Solid-state technology is nothing new. Computer hard drives went from spinning disks to solid-state drives starting in the 1990s. In the audio space, according to MEMS industry analyst Yole Group, solid-state MEMS microphones commanded just 5 percent of the market in 2007, but by 2022, that share was 72 percent. As solid-state speakers move into production, they could follow a similar trajectory.

The advantages of a solid-state architecture are many. With no moving parts, the devices are more reliable. They’re smaller and lighter. When integrated into earbuds, solid-state speakers are less susceptible to dust and sweat if the wearer goes for a trail ride, for instance. If they forget them in their pocket before doing laundry, solid-state-based earbuds can survive the wash.

And they can be manufactured quickly at large-scale thanks to established, high-capacity silicon fabrication plants. Rather than assemble speakers from disparate parts, we can now “etch” them in silicon using standard semiconductor processes and packaging. The results remain uniform and ultimately, this solid-state fidelity, as it’s called, creates a clearer, more accurate sound.

From Silicon to Sound Waves


Instead of a coil and magnet, solid-state speakers use thin-film piezo technology as their sound actuator, the component that turns electric signals into sound waves. Such piezo technology has been key to miniaturizing many different types of electronics.

The piezo actuator film is applied in a layer as part of the semiconductor fab process to silicon which serves as the speaker diaphragm to move air and produce sound.
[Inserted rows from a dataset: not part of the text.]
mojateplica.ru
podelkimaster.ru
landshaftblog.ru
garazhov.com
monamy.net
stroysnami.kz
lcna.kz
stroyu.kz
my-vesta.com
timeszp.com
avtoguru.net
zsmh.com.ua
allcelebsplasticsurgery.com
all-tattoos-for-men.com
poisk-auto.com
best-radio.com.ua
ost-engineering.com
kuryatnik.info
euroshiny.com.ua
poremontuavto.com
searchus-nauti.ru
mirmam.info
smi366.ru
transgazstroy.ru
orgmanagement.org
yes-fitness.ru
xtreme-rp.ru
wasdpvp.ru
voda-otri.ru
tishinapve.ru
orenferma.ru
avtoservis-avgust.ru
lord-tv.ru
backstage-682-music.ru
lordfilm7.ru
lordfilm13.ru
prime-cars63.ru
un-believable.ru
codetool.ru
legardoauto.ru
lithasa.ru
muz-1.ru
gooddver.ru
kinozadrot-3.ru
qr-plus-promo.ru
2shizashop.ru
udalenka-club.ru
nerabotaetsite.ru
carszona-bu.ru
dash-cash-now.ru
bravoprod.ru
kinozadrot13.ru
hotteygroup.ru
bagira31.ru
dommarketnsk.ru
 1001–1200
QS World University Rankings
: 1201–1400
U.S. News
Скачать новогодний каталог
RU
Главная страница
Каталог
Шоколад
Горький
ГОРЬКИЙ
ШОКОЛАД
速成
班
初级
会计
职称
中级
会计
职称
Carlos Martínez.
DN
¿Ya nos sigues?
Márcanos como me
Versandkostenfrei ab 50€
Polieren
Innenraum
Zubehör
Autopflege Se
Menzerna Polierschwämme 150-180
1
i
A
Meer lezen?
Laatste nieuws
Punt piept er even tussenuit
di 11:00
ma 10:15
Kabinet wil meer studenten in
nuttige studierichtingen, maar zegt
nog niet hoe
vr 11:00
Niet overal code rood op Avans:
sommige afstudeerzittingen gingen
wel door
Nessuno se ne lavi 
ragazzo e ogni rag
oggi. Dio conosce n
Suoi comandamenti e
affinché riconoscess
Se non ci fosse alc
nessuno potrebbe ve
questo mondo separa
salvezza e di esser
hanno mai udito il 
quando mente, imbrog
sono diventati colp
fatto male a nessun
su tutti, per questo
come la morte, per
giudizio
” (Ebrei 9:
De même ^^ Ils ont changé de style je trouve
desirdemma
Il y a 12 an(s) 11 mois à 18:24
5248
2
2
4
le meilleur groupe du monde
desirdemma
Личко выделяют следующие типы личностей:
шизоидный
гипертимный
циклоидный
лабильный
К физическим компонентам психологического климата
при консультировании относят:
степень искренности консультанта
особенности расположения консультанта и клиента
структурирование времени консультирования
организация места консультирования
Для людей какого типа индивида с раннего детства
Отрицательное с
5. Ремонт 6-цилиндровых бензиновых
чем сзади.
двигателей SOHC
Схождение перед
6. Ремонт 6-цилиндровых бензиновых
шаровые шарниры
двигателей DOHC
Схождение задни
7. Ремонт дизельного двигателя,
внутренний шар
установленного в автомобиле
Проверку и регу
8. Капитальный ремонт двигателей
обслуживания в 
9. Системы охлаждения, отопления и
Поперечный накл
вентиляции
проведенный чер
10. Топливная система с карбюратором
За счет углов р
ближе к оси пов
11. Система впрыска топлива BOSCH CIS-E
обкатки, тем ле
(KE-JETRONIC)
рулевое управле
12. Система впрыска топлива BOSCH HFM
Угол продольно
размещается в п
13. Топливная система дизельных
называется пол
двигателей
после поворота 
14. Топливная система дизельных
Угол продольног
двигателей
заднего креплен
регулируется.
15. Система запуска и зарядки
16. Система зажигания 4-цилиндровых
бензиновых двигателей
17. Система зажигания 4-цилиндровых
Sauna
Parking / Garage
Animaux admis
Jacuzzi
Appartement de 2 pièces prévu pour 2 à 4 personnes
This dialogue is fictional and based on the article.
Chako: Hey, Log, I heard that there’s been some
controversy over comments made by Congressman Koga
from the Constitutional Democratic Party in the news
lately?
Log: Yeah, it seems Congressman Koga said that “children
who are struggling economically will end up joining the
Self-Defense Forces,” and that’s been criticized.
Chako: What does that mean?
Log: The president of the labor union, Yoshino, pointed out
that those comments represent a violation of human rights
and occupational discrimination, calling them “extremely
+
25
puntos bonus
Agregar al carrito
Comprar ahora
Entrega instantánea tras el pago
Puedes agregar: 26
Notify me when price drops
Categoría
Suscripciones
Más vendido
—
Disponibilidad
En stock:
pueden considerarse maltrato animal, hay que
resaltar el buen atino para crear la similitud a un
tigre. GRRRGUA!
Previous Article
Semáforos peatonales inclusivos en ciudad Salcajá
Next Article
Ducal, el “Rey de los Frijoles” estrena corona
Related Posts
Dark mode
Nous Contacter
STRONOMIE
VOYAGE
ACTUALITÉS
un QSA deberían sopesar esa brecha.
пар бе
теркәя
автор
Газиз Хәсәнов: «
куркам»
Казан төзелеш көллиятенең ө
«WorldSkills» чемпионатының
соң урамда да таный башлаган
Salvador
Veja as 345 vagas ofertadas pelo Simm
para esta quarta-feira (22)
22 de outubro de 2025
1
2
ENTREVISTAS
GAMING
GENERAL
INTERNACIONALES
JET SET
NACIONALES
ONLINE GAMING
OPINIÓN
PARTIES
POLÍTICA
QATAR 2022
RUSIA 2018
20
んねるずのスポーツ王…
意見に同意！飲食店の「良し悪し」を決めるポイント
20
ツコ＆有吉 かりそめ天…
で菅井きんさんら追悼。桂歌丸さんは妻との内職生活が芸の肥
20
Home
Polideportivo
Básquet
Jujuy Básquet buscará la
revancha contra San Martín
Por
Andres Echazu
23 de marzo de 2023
It’s the stiffness of silicon that helps deliver higher quality sound in an earbud form factor. High-end loudspeakers sometimes use exotic, stiff materials like titanium or even diamond for mid-to-high-range drivers so that the diaphragms vibrate uniformly and create clearer sound. However, most earbuds today use plastic diaphragms, which are about 1/100th the stiffness of silicon.

The uniformity and consistency of semiconductor manufacturing results in fast, precise micro speakers. With no coil to spring into action, and with actuation and diaphragm components created in silicon, solid-state speakers respond instantly to voltage, meaning there’s no muddying or discoloration of the sound caused by resonating parts. This is critical for today’s consumer audio experiences, which increasingly include higher quality (Hi-Res) audio content – digitized lossless audio, spatial audio, and more.

Which brings us back to the occlusion effect. High-quality personal audio experiences have outstripped consumers’ tolerance for the hollow, boomy sounds caused by some earbuds, in-ear monitors (IEMs), hearing aids, or other devices. Simply put, a solid-state micro speaker integrated in conjunction with a solid-state MEMS venting system delivers the best of all worlds.

Either because the wearer taps the earbud or sensors perceive certain listening conditions, a DSP controller can open or close a dynamic vent in the earbuds to optimize the listening experience. The open setting reduces annoying occlusion effects and increases the wearer’s spatial awareness; closed delivers the best music experience and sound isolation.

The earbuds (or IEMs or hearing aids) are the same either way. In both cases, the underlying silicon-based design ensures higher fidelity sound reproduction than existing speaker technology can generate, while giving the wearer greater control over the experience. Solid-state MEMS has already revolutionized other electronics. Now it’s time that solid state speakers replace the antiquated coil and magnet technology to enable the best listening experience.